:: PASSAGE SHOWN ::

There are many types of sensors, and they are divided into groups according to how they connect. When it comes to temperature sensors, there are two primary categories depending on the type of application or industry. These can be either contact or non-contact temperature sensors.
For contact temperature sensors, direct contact is employed to determine how hot or cold something is. Typically, they are used to measure a wide range of temperatures in various solids, liquids, or gases.
Meanwhile, in non-contact temperature sensors, their meters are frequently employed in hazardous locations, such as the power plant sectors, because they never come into direct touch with an object or material. They use the radiation that is emitted by a heat source to gauge how hot or cold something is.
Examples of heat sensor types include thermometers, thermostats, thermistors, thermocouples, negative temperature coefficient (NTC) thermistors, semiconductor-based temperature sensors, and resistive temperature detectors (RTDs).
How Are Temperature Sensors Applied to the Heat Treatment Processes?
Temperature sensors need to be able to withstand exposure to harsh temperatures and conditions in the heat-treating sector. For this, thermoelectric temperature sensors such as thermocouples are the most used to measure temperature.

:: DATA EXCERPT ::
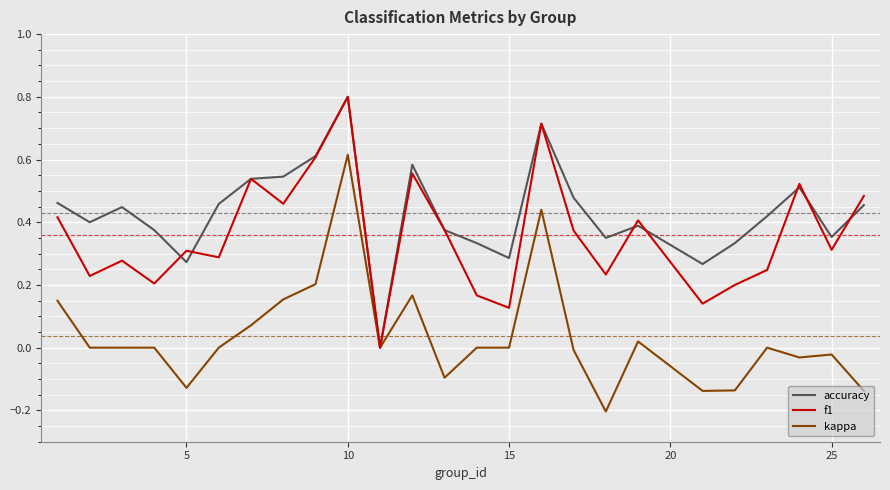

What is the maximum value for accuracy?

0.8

:: WHAT THIS EXERCISE ASKS ::
1. Answer these questions from the temperature sensor passage:
(a) What are the two primary categories of temperature sensors?
(b) What do non-contact temperature sensors use to gauge how hot or cold something is?
(c) Which sensors are most used to measure temperature in the heat-treating sector?
2. Please list every heat sensor type that the temperature sensor passage gives as an example.
3. Render this sentence from the temperature sensor passage in Spanish: "There are many types of sensors, and they are divided into groups according to how they connect."
The data has no connection to the passage on temperature sensors.

:: ACTIVITY ANSWERS ::
1.
(a) Contact and non-contact temperature sensors.
(b) The radiation emitted by a heat source.
(c) Thermoelectric temperature sensors such as thermocouples.

2.
- Thermometers
- Thermostats
- Thermistors
- Thermocouples
- Negative temperature coefficient (NTC) thermistors
- Semiconductor-based temperature sensors
- Resistive temperature detectors (RTDs)

3. Hay muchos tipos de sensores, y se dividen en grupos según la forma en que se conectan.